During the reign of Antoninus Pius, coins depicting the emperor and his wife Faustina the Elder clasping hands together emerged. These coins frequently feature depictions of the deity Concordia, which Ellison argues likely functioned as propaganda intended to publicize the "harmony of marriages in the imperial familia." This perception of the Imperial couple as exemplifying harmony began to influence Roman wedding customs, with one inscription from Ostia decreeing that all newlywedded couples were mandated to sacrifice at statues of Antoninus and Faustina due to their concordia ("ob insignem eorum concordia"). The historian Cassius Dio records that, in 176 CE, the Senate decreed that silver statues of Marcus Aurelius and Faustina the Younger were to be erected at the Temple of Venus and Roma and all newlyweds were required to perform sacrifices. According to the historian Peter Brown, such depictions caused the perceived concordia of a marriage to become viewed as a representation of broader civic order. German historian Ernst Kantorowicz argued that the notion of concordia in the Roman marriage was a relatively late development in Roman history, noting that—during the rape of the Sabine women—the grooms did not clasp hands with the bride, but instead grabbed her by the wrist. However, Kantorowicz suggests that, partially due to influence from the Stoic concept of homonoia, the idea of social and political unity, the wedding ceremony was recontextualized as a conduit for demonstrating concordia.

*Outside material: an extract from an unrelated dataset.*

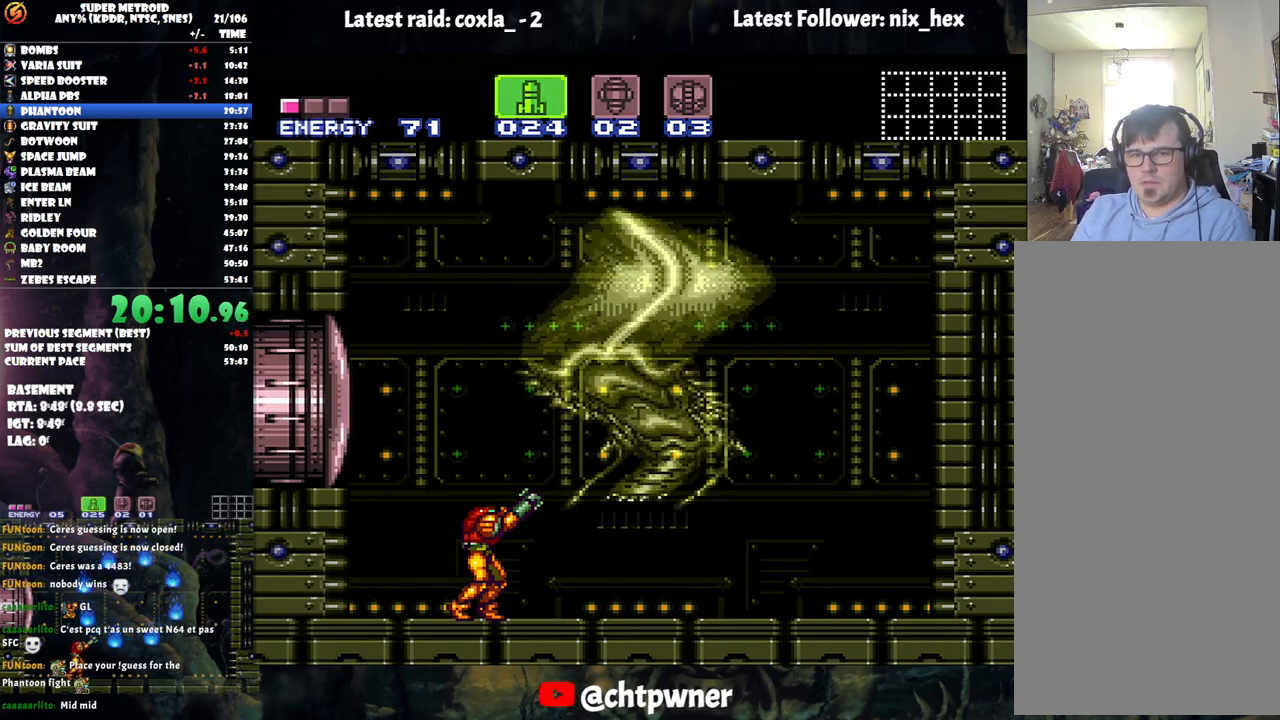
{"buttons": ["R1"], "events": []}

Other deities have served as the pronubus: One coin dated to around 270–275 CE depicts Emperor Aurelian and his wife Ulpia Severina clasping hands underneath a depiction of the sun god Sol Invictus, a god whose Aurelian helped revitalize. Another piece of artwork, discovered on a gold glass vessel dated to around 360–400 CE depicts Hercules standing between a couple and a third art piece also dated to the 4th-century depicts Cupid situated between a couple. Ellison argues that the variety of deities capable of functioning as the pronubus may have reflected the variety of different patron deities each individual Roman may have preferred; Romans may have altered the chosen deity to function as pronubus depending upon the specific boons they hoped to acquire through currying favor with a god.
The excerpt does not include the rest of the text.